Les compagnies aériennes se moquent des amendes

Elles refusent de payer 11 millions d’euros pour 76.205 vols trop bruyants
La Dernière Heure
Gilbert Dupont

ANDERLECHT Les compagnies aériennes bruyantes opérant à Brussels Airport se moquent des amendes administratives de l’IBGE infligées à chaque fois qu’un vol trop bruyant est constaté.

En 2011, 128 des 401 amendes – soit 32 % – infligées depuis le 1er janvier 2000 sont restées impayées et les compagnies aériennes en infraction n’ont payé que 5,2 % des montants qu’elles devaient, refusant de payer 94,8 % de ces montants.

L’impayé a atteint un record en 2010 : selon nos infos toujours, 99,88 % des amendes infligées en 2010 n’ont pas été payées par les compagnies aériennes, lesquelles ont payé en tout et pour tout 1.615 euros, 0,12 % de ce qu’elles devaient.

Entre janvier 2007 et le 1er septembre 2011, 59.327 avions ont décollé de nuit de Brussels Airport et ces vols ont donné lieu à la constatation de 18.646 infractions : un avion sur trois. Le système d’amendes mis en place pour forcer les compagnies à un effort est peu efficace, comme le prouve la somme astronomique que les compagnies casse-oreilles refusent de payer : 10.999.283 euros.

Depuis le 1er janvier 2000, 76.205 vols en infraction pour dépassement sonore ont été constatés sur Bruxelles. La tolérance est grande : 75,3 % (ou trois vols trop bruyants sur quatre) sont passés à la trappe, à peine 24,7 % ont donné lieu à un P-V de sanction. En dix ans, l’IBGE a infligé 18.858 P-V pour dépassement sonore et 57.347 simples avertissements.
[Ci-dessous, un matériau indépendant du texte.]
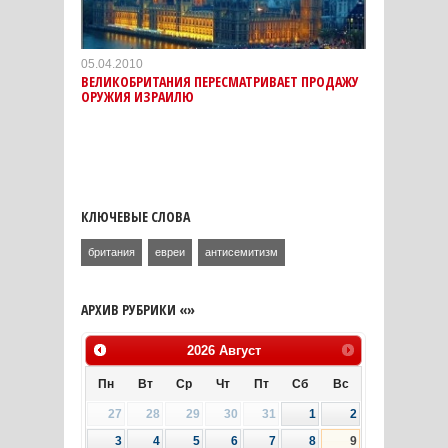
05.04.2010
ВЕЛИКОБРИТАНИЯ ПЕРЕСМАТРИВАЕТ ПРОДАЖУ
ОРУЖИЯ ИЗРАИЛЮ
КЛЮЧЕВЫЕ СЛОВА
британия
евреи
антисемитизм
АРХИВ РУБРИКИ «»
2026
Август
Пн
Вт
Ср
Чт
Пт
Сб
Вс
27
28
29
30
31
1
2
3
4
5
6
7
8
9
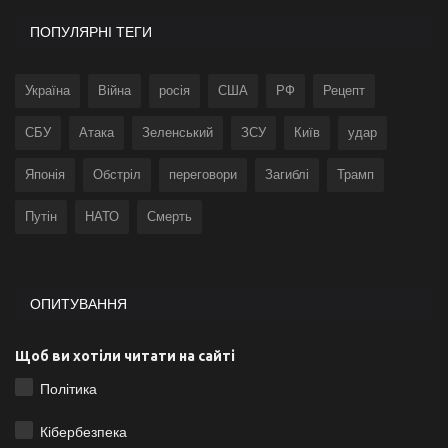
ПОПУЛЯРНІ ТЕГИ
Україна
Війна
росія
США
РФ
Рецепт
СБУ
Атака
Зеленський
ЗСУ
Київ
удар
Японія
Обстріл
переговори
Загиблі
Трамп
Путін
НАТО
Смерть
ОПИТУВАННЯ
Щоб ви хотіли читати на сайті
Політика
Кібербезпека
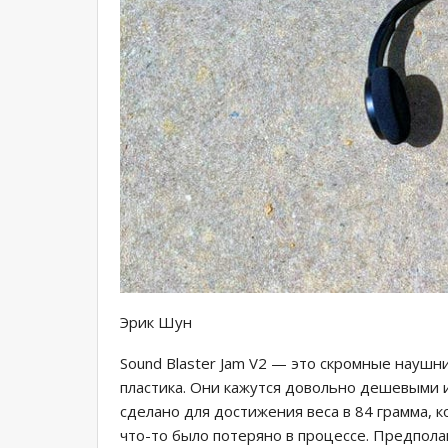
Эрик Шун
Sound Blaster Jam V2 — это скромные наушн
пластика. Они кажутся довольно дешевыми и 
сделано для достижения веса в 84 грамма, к
что-то было потеряно в процессе. Предпола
Excellente nouvelle cependant car, sur le long terme, l’évolution est nettement favorable : constamment en hausse jusqu’en 2007 qui fut l’année record avec 12.415 dépassements constatés (34 par jour), le nombre des vols bruyants a reculé de plus d’un tiers en cinq ans : 38,8 % depuis 2007.

Le sommeil des Bruxellois serait ainsi de 38,8 % plus paisible. Pour le mesurer, l’IBGE, qui cherche à appliquer au mieux la réglementation de mai 1999, dispose à présent de 8 stations permanentes de mesure.

En principe, les vols en infraction de 6 décibels maximum donnent lieu à un simple avertissement. Malgré cette tolérance, les compagnies ont pour politique de contester.

Ainsi, European Air Transport est en recours depuis 2008 devant le Conseil d’État pour 48 infractions sanctionnées par 56.113 euros d’amendes administratives… qu’EAT refuse de payer. Et le procès qui dure depuis 4 ans est loin d’être terminé.

Les puissantes compagnies contestent au total 154 décisions, pour au moins 7.009.272 euros d’amendes. Des compagnies comme DHL contestent depuis 13 ans la légalité de la réglementation bruxelloise contre le bruit généré par le trafic aérien, l’estimant notamment contraire aux principes communautaires européens de liberté d’exploitation.

Elles contestent aussi sa rigueur, la lourdeur des amendes administratives… 90 fois supérieures aux amendes pénales prévues pour le même motif.

Toutes les compagnies préféreraient être sanctionnées par le parquet de Bruxelles – dérisoire, l’amende minimale serait alors de… 1,50 euro par vol bruyant ! – que par l’IBGE – qui peut grimper de 625 à 62.500 euros par vol bruyant constaté; en pratique, le tarif appliqué est de 758 euros (pour un dépassement de 6 décibels) et 1.245 (dépassement de 16 décibels)… que les compagnies ne paient quand même pas : une seule amende de 1.615 euros fut payée en 2010.

Soit 0,12 % et donc 99,88 % de refus de payer pour un total record qui atteint 11 millions d’euros à la date du 1er septembre 2011.